- Data for analysis -
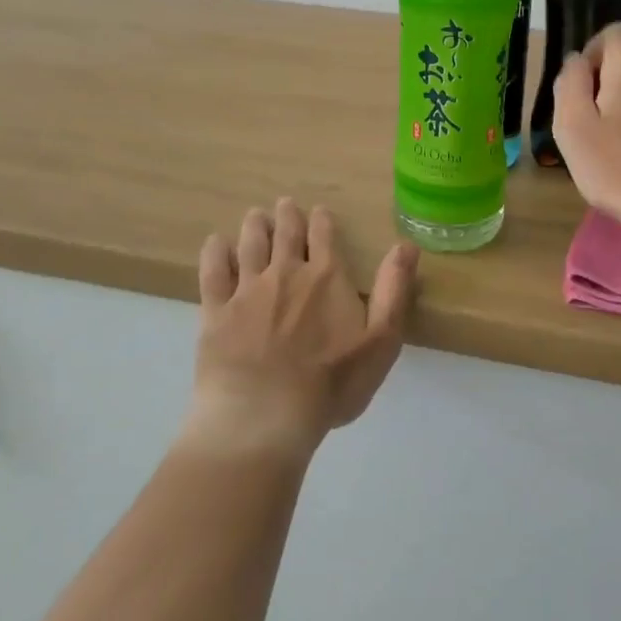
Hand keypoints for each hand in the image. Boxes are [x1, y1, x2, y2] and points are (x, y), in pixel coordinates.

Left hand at [186, 199, 418, 460]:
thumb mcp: (380, 341)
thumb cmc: (330, 384)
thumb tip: (406, 245)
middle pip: (285, 234)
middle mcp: (286, 273)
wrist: (263, 417)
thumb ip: (394, 290)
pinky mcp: (215, 312)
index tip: (318, 211)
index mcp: (326, 277)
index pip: (323, 236)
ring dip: (254, 226)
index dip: (321, 221)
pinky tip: (215, 243)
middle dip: (286, 216)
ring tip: (255, 215)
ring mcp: (247, 291)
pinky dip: (215, 253)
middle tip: (284, 203)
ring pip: (250, 245)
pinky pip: (213, 273)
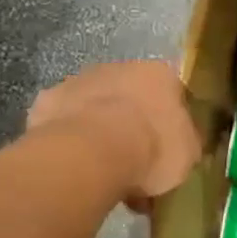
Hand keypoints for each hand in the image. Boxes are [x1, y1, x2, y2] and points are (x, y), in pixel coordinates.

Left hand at [27, 61, 201, 206]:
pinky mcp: (48, 100)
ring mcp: (80, 80)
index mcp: (160, 74)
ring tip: (101, 170)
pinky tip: (74, 165)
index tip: (166, 147)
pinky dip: (70, 139)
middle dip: (131, 123)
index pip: (171, 92)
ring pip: (95, 105)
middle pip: (130, 95)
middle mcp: (120, 67)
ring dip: (99, 129)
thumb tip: (183, 142)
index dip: (169, 121)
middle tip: (134, 161)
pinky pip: (65, 122)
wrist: (93, 152)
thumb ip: (186, 142)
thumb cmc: (152, 148)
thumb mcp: (188, 153)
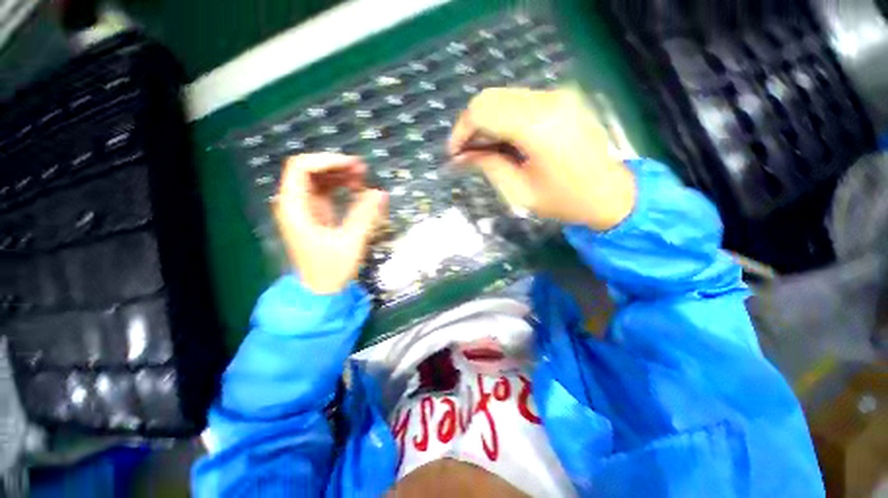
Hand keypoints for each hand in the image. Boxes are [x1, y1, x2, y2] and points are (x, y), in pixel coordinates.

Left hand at [274, 153, 387, 294]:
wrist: (321, 291)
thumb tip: (381, 192)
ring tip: (363, 178)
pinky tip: (357, 189)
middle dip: (336, 166)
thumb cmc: (332, 269)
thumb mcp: (351, 242)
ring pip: (318, 181)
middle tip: (363, 171)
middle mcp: (295, 204)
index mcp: (295, 208)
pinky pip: (325, 193)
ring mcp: (304, 209)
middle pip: (309, 171)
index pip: (301, 168)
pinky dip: (340, 188)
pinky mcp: (315, 216)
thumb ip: (366, 215)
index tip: (354, 166)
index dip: (327, 160)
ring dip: (339, 176)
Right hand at [449, 88, 635, 230]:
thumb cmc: (564, 201)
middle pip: (490, 98)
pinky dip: (502, 119)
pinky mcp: (561, 98)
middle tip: (466, 154)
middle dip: (470, 126)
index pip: (483, 110)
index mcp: (538, 126)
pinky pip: (518, 102)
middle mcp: (548, 100)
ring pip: (502, 98)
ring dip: (486, 122)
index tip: (454, 154)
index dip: (461, 130)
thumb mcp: (519, 192)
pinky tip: (502, 142)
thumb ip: (488, 166)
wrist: (610, 193)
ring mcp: (558, 95)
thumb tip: (461, 156)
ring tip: (482, 151)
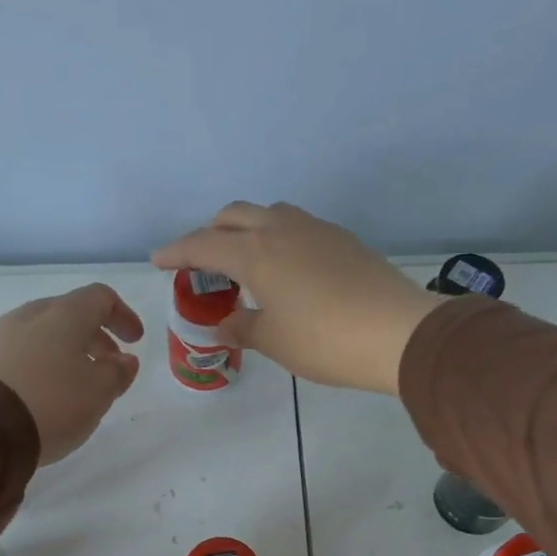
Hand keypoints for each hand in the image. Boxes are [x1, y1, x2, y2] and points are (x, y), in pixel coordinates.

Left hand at [0, 283, 143, 464]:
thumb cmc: (50, 403)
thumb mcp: (98, 393)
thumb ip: (117, 373)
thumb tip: (125, 360)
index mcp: (64, 315)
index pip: (100, 297)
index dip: (123, 315)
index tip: (134, 340)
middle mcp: (29, 315)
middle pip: (67, 315)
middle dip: (92, 337)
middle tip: (106, 365)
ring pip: (39, 334)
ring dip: (61, 352)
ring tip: (70, 384)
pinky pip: (15, 353)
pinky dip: (34, 365)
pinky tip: (36, 392)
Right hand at [152, 202, 440, 394]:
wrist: (398, 334)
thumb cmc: (325, 341)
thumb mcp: (274, 341)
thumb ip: (243, 328)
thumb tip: (227, 324)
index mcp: (256, 253)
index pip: (203, 244)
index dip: (177, 252)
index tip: (158, 261)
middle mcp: (282, 228)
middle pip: (233, 215)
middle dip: (210, 233)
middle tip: (202, 263)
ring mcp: (316, 229)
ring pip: (268, 213)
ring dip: (246, 229)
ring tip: (244, 263)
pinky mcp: (342, 239)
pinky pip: (296, 226)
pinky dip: (276, 238)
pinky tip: (285, 269)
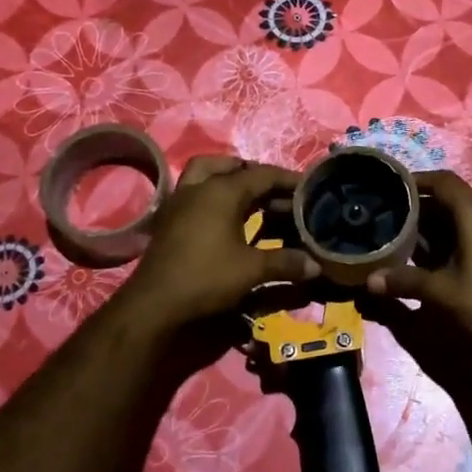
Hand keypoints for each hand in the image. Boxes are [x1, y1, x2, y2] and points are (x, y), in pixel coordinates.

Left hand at [115, 156, 320, 332]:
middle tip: (277, 193)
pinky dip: (213, 194)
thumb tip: (316, 265)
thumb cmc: (206, 278)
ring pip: (206, 173)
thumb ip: (285, 263)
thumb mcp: (251, 270)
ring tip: (251, 197)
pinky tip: (225, 217)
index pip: (262, 175)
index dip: (287, 180)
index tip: (308, 188)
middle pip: (232, 167)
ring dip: (229, 178)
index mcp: (222, 191)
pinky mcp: (169, 218)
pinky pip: (195, 191)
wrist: (154, 303)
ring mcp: (179, 200)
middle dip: (257, 176)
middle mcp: (199, 187)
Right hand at [364, 170, 471, 365]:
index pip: (444, 182)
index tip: (393, 188)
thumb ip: (405, 280)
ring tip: (411, 239)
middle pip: (455, 199)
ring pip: (469, 216)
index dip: (417, 181)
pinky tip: (439, 257)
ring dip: (441, 224)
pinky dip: (459, 236)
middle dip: (425, 208)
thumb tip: (370, 280)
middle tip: (395, 219)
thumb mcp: (442, 292)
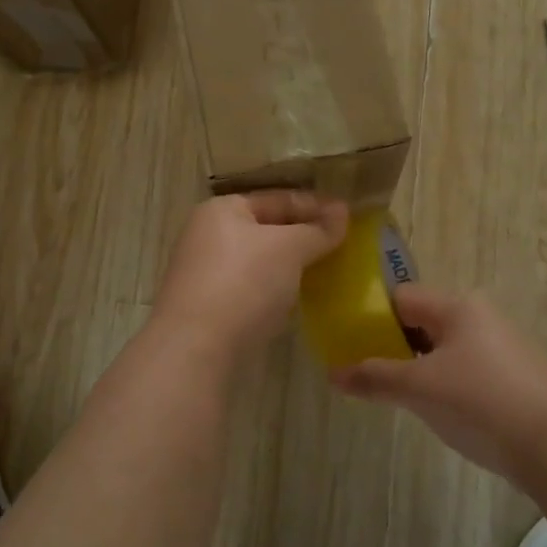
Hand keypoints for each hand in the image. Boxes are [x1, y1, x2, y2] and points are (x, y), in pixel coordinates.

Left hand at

- Action item -
Reproduce only the lines between the line with "pinky dip: (276, 238)" and the final line of the records, both included, so that the copy matches them exactly and contains no pictures.

- Completed task -
pinky dip: (276, 238)
pinky tip: (285, 269)
Hand keypoints for each hand in the image. Boxes are [x1, y1, x2, y2] and points are (x, y), in pixel coordinates.

Left hand at [115, 156, 320, 332]:
middle tip: (277, 193)
pinky dip: (213, 194)
thumb tip: (316, 265)
thumb cmc: (206, 278)
ring pip: (206, 173)
thumb ip: (285, 263)
thumb mcp: (251, 270)
ring tip: (251, 197)
pinky tip: (225, 217)
index pip: (262, 175)
index dip: (287, 180)
index tip: (308, 188)
middle pip: (232, 167)
ring dip: (229, 178)
index mcp: (222, 191)
pinky mcp: (169, 218)
pinky pip: (195, 191)
wrist: (154, 303)
ring mcp: (179, 200)
middle dip: (257, 176)
middle mcp: (199, 187)
Right hand at [364, 170, 471, 365]:
index pip: (444, 182)
index tip: (393, 188)
thumb ip: (405, 280)
ring tip: (411, 239)
middle pip: (455, 199)
ring pip: (469, 216)
index dip: (417, 181)
pinky tip: (439, 257)
ring dip: (441, 224)
pinky dip: (459, 236)
middle dip: (425, 208)
thumb tip: (370, 280)
middle tip: (395, 219)
thumb mcp: (442, 292)
Hand keypoints for each hand in the image. Boxes are [x1, y1, x2, y2] and points are (x, y), in pixel coordinates.

Left hand at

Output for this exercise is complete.